The Buzz About Escher
By: Amy Beck, marketing and communications manager on March 1st
We’re all excited about Escher – abuzz, agog, and atwitter.
Saturday, March 4 is opening day of M.C. Escher: Reality and Illusion, featuring a large retrospective of the Dutch artist’s work that became pervasive during the last four decades in museums worldwide and throughout pop culture.
During each busy installation week, Woodson Art Museum staff – while scurrying to make myriad preparations – are always filled with anticipation, eager to see how the new exhibition will be received. We can guess, but we’re never certain until it opens.
This time, I’m witnessing excitement percolate online, bubbling up through comments on Facebook and Twitter.
From Watford, United Kingdom, Martin Elsen: Amazing visionary artist – a childhood favourite of mine.
From Chicago, Steven Kropp: I wanna see it!!!!
From Port Edwards, Fran Lankford: This is a must see!
From Chicago, Shay DeGrandis: I’ll have to come back up for this!
From Ironwood, Michigan, Candace Kroells: Jacobs Field trip!!
Other comments may not reveal from where visitors would be traveling, but the excitement is palpable.
Barbara Brucker-Tyler: Absolutely INCREDIBLE ARTIST. THANK YOU FOR SHARING.
Laura Graham LaRocca: I remember having a poster of his in high school.
Joe Finamore: Always loved Escher. So mathematical and yet so artistic.
These comments are coming from farther afield, too – Chicago, the Twin Cities, throughout the state and beyond.
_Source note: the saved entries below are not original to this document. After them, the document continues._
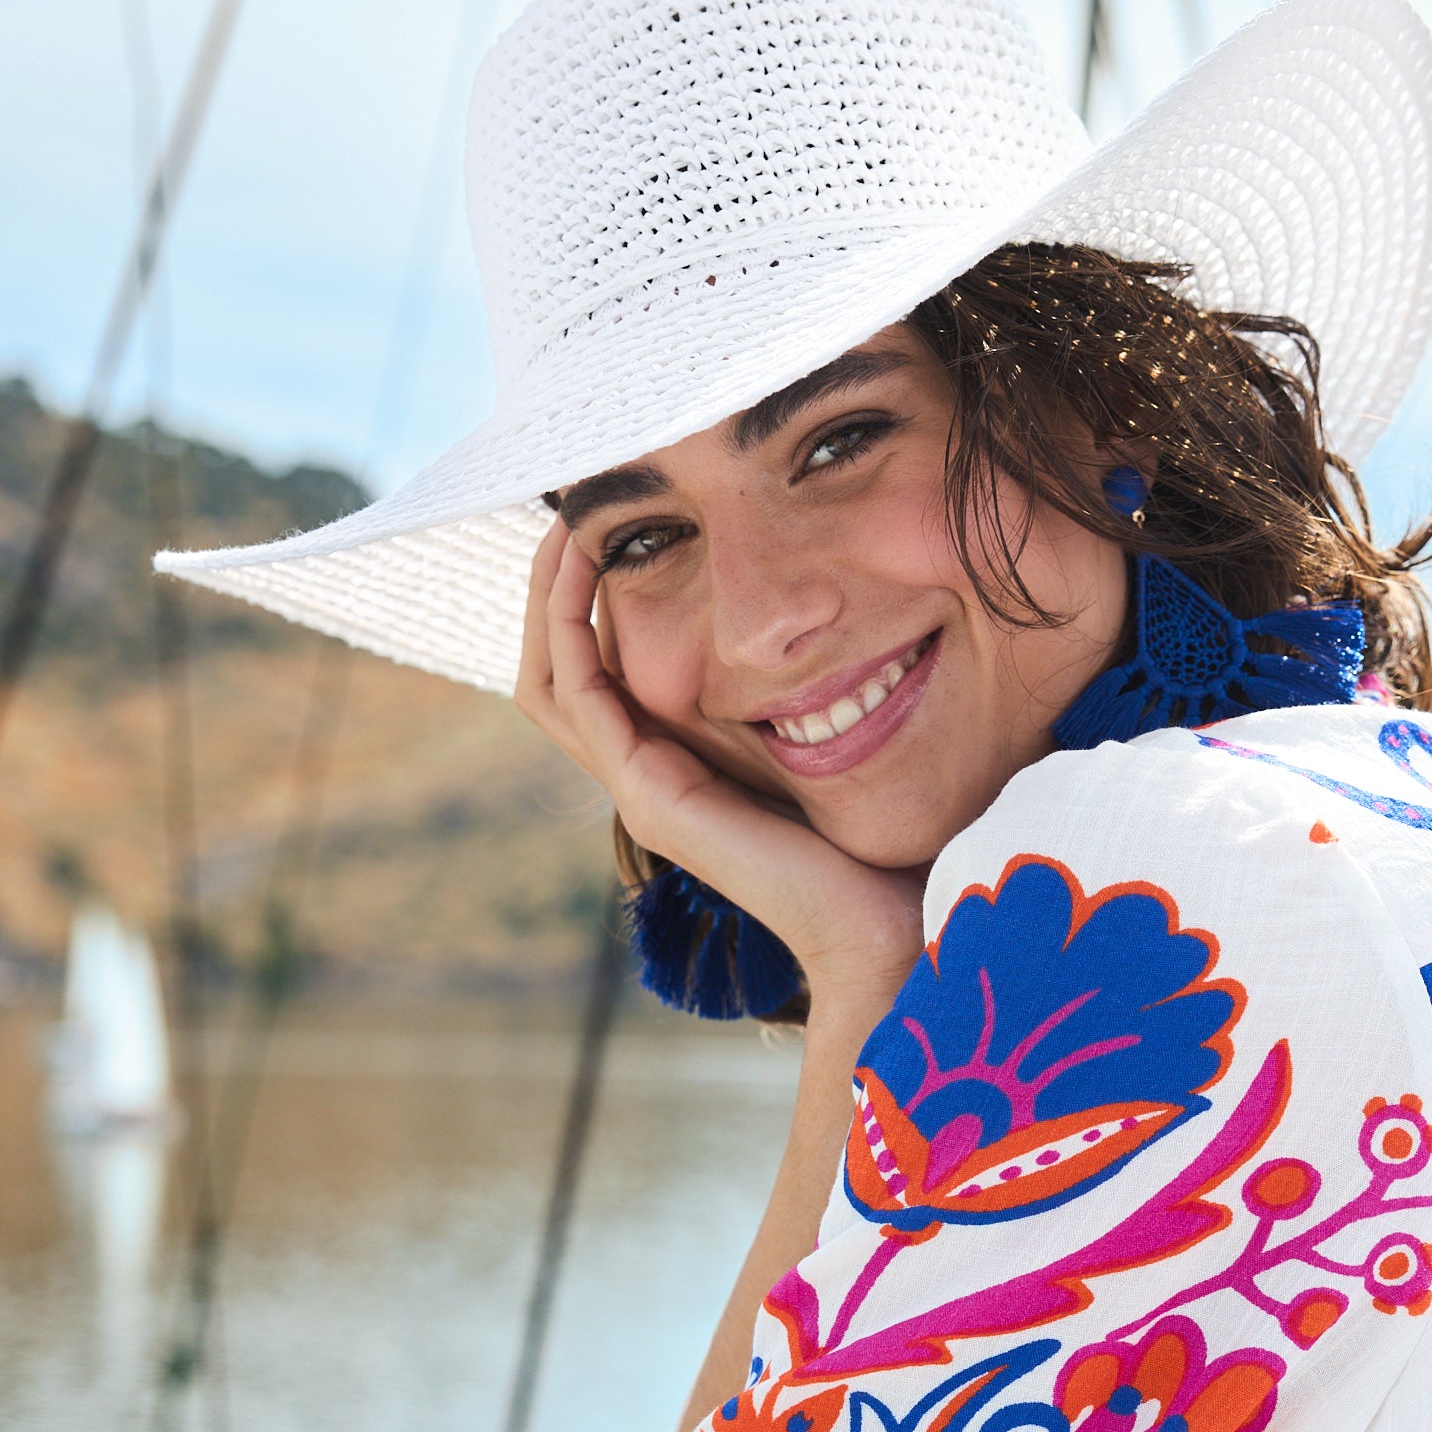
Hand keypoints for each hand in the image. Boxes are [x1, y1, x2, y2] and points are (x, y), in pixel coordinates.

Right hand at [516, 519, 924, 1012]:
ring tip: (564, 523)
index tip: (610, 522)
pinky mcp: (653, 797)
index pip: (598, 671)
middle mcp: (645, 776)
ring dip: (548, 596)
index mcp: (677, 763)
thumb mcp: (832, 737)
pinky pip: (581, 697)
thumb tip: (835, 608)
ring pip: (550, 678)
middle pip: (554, 670)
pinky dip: (571, 626)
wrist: (883, 923)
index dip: (585, 598)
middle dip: (550, 587)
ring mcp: (640, 789)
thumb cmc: (876, 840)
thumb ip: (809, 686)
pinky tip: (583, 566)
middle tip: (565, 508)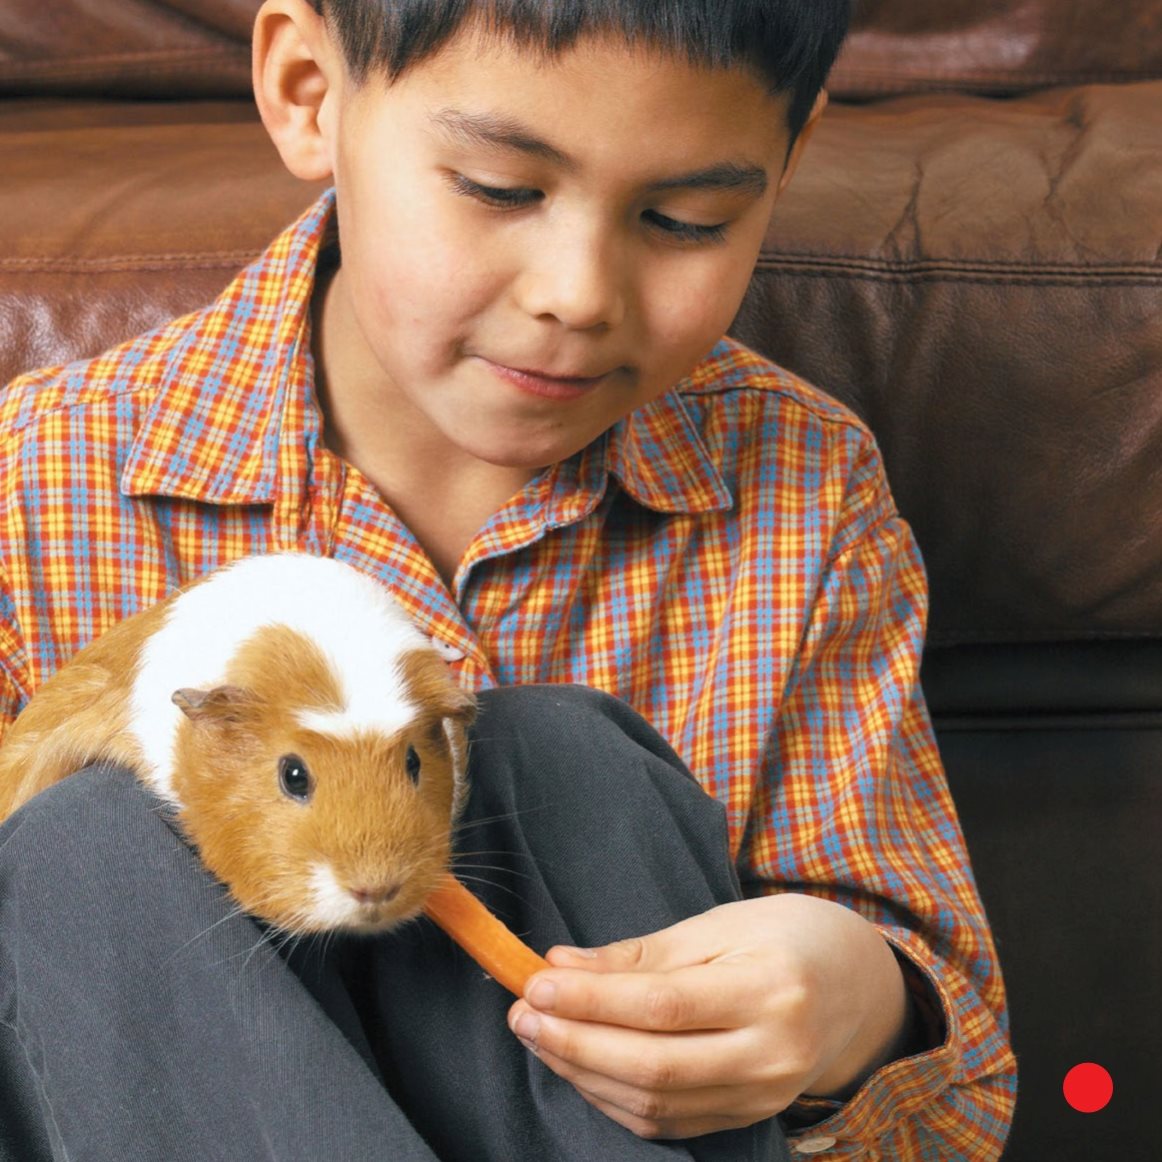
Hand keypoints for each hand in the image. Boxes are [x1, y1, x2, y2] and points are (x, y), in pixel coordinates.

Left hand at [507, 893, 911, 1138]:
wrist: (852, 984)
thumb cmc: (780, 937)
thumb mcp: (717, 924)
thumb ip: (640, 953)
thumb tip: (562, 967)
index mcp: (770, 988)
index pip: (662, 1005)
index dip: (591, 1000)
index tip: (535, 983)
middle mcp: (772, 1053)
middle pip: (654, 1066)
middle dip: (574, 1043)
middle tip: (522, 1013)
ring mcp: (763, 1096)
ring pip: (655, 1104)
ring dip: (584, 1073)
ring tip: (539, 1036)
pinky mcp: (748, 1118)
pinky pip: (669, 1122)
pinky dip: (614, 1098)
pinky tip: (579, 1065)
That’s thanks to a $20,000 Wisconsin Department of Tourism Joint Effort Marketing grant that enables the Museum to extend the promotional reach farther than we could otherwise afford as a non-profit art museum committed to always-free admission.
The Escher exhibition, drawn from a large private collection from the Herakleidon Museum, Athens, Greece, has only appeared in a few other U.S. museums. In Rochester, New York, the Memorial Art Gallery, where the Escher exhibition was on view last year, charges $14 for general admission. In Manchester, New Hampshire, the Currier Museum of Art has a $15 admission fee, presented the Escher exhibition in 2014, and increased its admission fee for the Escher exhibition to help offset its higher costs.
In Wausau, at the Woodson Art Museum, it will be free – thanks to the extraordinary foresight-filled commitment made forty-two years ago by the Museum’s founding families. Now, at a time when museums nationwide seek to lower barriers to the visual arts by only occasionally offering free admission or temporarily reducing admission fees for members or for certain exhibitions, the Woodson Art Museum proudly and steadfastly maintains its commitment to always-free admission. We hope people recognize, value, and show their appreciation – first with their feet, walking through the doors repeatedly in the days and weeks ahead.
Mathematicians are ecstatic. Architects are eager. Those who were teens in the 1960s are ready for retro. Visit to see why. Take a deep dive into Escher’s tessellations, architectural fantasies, and explorations of infinity. Or for a lighter take on Escher, float through – for a more playful “splash” – Illustrating Illusions: Drawings by Robin Lauersdorf, the Wisconsin artist who’s long been inspired by Escher’s work.
On opening day, Lauersdorf presents a gallery talk, “Illustrating Illusion à la Escher,” on Saturday, March 4, 1-2 pm. Register now for a two-day drawing workshop for teens and adults, Saturday and Sunday, March 25-26; check the events calendar for details and call the Museum to register.
Woodson Art Museum programs engage and educate visitors of all ages throughout each year, and during the exhibition this spring, those Museum programs incorporate themes making myriad connections – like Escher’s work – to art, math, science, engineering, and architecture. This month’s highlights, in addition to Lauersdorf’s programs, include a Saturday afternoon program on March 18, “Impossible Figures & Visual Spatial Talent,” led by a University of Wisconsin-Eau Claire psychology professor. On Thursday, March 23, a midday and evening gallery walk will be led by Nicholas T. Kondoprias, a partner at PAN Art Connections, Inc., which organized M.C. Escher: Reality and Illusion. Check out the Museum’s online events calendar and the visiting artist webpage to learn more about upcoming programs.
Find out what the buzz is all about; visit soon and often to see what’s new on view. What about Escher and the Woodson Art Museum inspires you?